- _Extract to read_
● ● ● ●

How did you manage that?
You appoint the
head of the electoral commission for five years, renewable for further five year terms. They do not serve at the pleasure of the government of the day.
The other things like how to when and how draw electoral boundaries etc are written in the legislation so there's not a lot of room for the AEC to fuck around with them. There are obviously other aspects, but
this talks about how electoral boundaries are drawn.
Two other aspects are relevant. The first is compulsory voting, and the other is preferential voting.
With
voluntary voting, you have to motivate people to get out and vote. You can do this by inspiring them or by making them angry.
It's a lot, lot easier to make them angry. This encourages polarisation of the political process, and this flows down the hill to all the many and various appointments of judges and EPA officials and all the rest which any normal government makes. With compulsory voting, people just have to vote, the only question is for who. Some parties still try to make people angry but they tend to be minority parties (ie never forming part of a government), and stay minority unless they change to behaving like a major party, which get people to vote for them by promising them benefits. So there's not such a motivation to politicise institutions.
As for preferential voting, essentially it works as, you get a ballot paper, and number the candidates 1,2,3, etc in your order of preference. First the AEC looks at all the "1" votes. If someone gets more than 50%, they're in. If not - whoever got the least votes, they take their ballot papers and look at who they put 2nd, and allocate those votes to them.
For example, Kyle, Pat and Pundit are candidates, and we have 100 voters. The primary (put "1") vote goes as follows,
Kyle 45
Pat 40
Pundit 15
Pundit is eliminated, and they look at Pundit's voters and see who they put 2nd. Of the 15 Pundit voters, 3 put Kyle 2nd, and 12 and put Pat 2nd. Now it goes,
Kyle 45+3 = 48
Pat 40+12 = 52
and Pat is elected. Of course it becomes more complicated with 10 or whatever candidates, but you get the picture.
The result of this is that groups who get just a few percent of the vote and would never themselves get in do have some influence. Parties can recommend to their followers who they should preference. So Pundit could tell his followers, "actually, put Kyle 2nd." They may or may not listen, but many do - and then Kyle gets 6 of the 2nd preference votes instead of 3, and gets in.

● ● ● ●

- _Entries provided_
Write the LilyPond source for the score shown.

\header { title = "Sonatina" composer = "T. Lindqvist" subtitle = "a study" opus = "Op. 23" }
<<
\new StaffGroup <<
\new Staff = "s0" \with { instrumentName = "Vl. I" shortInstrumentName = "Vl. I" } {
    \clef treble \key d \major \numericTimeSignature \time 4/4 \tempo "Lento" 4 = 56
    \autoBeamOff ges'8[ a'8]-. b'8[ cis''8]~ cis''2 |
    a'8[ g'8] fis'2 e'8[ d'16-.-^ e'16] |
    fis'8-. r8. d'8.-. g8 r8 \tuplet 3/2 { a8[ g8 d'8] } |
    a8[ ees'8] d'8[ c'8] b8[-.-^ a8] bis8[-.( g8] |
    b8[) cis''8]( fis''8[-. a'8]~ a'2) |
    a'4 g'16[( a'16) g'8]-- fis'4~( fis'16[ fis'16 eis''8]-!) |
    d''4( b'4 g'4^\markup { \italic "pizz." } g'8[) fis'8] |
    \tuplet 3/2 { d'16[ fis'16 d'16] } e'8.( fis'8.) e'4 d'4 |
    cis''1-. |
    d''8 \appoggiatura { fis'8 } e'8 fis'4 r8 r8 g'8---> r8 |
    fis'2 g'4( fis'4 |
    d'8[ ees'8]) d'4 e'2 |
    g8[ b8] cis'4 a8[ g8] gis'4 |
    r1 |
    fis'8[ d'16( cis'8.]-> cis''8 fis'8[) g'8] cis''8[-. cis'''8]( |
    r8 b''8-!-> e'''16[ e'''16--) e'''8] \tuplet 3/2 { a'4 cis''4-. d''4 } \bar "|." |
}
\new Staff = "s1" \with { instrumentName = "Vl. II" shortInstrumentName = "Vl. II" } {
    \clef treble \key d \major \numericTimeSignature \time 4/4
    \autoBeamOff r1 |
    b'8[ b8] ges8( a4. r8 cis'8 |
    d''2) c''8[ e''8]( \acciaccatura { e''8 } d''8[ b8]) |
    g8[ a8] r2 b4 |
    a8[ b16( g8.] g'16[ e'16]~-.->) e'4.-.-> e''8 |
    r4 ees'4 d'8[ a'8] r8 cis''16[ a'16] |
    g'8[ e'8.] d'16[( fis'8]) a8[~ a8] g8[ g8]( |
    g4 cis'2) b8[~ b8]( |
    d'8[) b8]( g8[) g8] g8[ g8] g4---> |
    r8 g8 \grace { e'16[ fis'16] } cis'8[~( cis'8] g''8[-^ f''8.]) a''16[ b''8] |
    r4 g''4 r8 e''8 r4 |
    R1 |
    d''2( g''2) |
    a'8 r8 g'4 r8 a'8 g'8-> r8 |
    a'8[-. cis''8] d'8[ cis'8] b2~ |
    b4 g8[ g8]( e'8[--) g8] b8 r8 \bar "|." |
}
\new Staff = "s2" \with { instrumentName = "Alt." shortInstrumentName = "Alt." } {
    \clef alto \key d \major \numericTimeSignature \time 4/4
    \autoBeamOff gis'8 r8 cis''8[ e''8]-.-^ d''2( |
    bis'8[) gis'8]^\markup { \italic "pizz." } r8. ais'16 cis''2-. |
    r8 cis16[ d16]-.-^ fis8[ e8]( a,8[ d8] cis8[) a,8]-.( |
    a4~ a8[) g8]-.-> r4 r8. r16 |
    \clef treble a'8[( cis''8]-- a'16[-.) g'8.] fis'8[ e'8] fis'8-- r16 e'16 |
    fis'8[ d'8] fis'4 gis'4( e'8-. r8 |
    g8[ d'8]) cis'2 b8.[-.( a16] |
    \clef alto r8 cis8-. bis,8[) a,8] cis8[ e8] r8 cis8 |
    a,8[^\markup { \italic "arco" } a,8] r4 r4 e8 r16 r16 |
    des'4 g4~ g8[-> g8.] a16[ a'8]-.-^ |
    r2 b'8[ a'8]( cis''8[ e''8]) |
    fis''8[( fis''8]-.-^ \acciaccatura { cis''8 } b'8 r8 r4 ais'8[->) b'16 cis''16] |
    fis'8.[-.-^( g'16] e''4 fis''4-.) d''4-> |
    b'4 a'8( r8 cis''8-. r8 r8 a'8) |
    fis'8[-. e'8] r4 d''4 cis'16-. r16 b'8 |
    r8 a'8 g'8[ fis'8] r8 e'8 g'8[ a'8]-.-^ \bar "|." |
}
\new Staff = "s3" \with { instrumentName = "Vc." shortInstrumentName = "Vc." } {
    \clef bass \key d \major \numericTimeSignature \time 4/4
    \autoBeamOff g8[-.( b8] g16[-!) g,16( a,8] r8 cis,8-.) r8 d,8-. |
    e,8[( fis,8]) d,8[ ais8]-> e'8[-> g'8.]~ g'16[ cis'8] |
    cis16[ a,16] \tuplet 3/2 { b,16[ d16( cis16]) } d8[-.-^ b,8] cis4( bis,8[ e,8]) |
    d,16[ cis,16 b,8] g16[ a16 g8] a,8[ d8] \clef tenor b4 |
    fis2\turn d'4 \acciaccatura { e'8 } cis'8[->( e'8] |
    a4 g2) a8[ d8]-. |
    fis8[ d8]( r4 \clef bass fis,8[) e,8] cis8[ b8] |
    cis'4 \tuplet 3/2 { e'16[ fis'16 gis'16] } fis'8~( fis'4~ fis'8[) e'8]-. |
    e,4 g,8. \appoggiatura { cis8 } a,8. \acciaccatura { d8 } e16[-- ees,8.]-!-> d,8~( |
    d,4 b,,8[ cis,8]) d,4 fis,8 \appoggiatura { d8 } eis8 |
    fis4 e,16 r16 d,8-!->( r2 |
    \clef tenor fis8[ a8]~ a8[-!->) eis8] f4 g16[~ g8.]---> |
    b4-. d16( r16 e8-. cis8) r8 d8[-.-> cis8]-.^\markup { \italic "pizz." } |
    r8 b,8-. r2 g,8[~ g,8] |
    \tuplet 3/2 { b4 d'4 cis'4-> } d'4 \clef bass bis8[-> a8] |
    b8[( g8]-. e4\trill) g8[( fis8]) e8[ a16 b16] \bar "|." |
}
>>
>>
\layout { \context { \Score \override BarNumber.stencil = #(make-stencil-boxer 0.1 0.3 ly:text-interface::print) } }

● ● ● ●

- _Given problem_
Rewrite everything from "The other things" down to "boundaries are drawn." in the passage on electoral rules above, calling "electoral boundaries" "district lines" instead wherever it appears.

- _Output for this exercise_
The other things like how to when and how draw district lines etc are written in the legislation so there's not a lot of room for the AEC to fuck around with them. There are obviously other aspects, but
this talks about how district lines are drawn.